Cholecyst-derived extracellular matrix (CEM) is a fibro-porous decellularized serosal layer of porcine gall-bladder. CEM loses 90% of its weight at 48h of in vitro collagenase digestion, but takes two months to be completely resorbed in vivo. Carbodiimide (EDC) crosslinking helps tailoring CEM's in vitro collagenase susceptibility. Here, the efficacy of EDC crosslinking on tailoring in vivo biodegradability of CEM is reported. CEM crosslinked with 0.0005 and 0.0033×10~3M of EDC/mg that lose 80% and 0% of their weight respectively to in vitro collagenase digestion, were present even after 180 days in vivo. Quantitative histopathology using stereology methods confirmed our qualitative observation that even a tiny degree of crosslinking can significantly prolong the rate of in vivo degradation and removal of CEM.
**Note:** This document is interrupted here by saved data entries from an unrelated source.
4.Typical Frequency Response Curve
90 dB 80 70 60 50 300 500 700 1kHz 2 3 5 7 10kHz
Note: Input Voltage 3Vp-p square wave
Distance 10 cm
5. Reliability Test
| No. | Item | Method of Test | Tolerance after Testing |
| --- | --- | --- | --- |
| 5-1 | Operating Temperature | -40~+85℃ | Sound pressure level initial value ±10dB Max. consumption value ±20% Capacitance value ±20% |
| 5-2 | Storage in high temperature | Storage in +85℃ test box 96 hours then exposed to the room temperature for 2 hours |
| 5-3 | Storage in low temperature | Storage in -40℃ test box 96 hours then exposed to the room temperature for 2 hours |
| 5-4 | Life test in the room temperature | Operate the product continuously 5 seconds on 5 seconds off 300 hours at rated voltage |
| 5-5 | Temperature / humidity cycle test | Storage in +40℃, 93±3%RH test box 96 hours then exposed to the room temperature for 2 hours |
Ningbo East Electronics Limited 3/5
机译:胆囊来源的细胞外基质(CEM)是猪胆囊的纤维孔脱细胞浆膜层。在体外胶原酶消化48小时后,CEM失去了90%的重量,但要在体内完全吸收需要两个月的时间。碳二亚胺(EDC)交联有助于定制CEM的体外胶原酶敏感性。在此,报道了EDC交联对定制CEM的体内生物降解性的功效。甚至在体内180天后,仍存在以0.0005和0.0033×10〜3M EDC / mg交联的CEM,它们分别失去其重量的80%和0%至体外胶原酶消化。使用立体学方法进行的定量组织病理学证实了我们的定性观察,即使很小的交联度也可以显着延长体内降解和CEM去除的速度。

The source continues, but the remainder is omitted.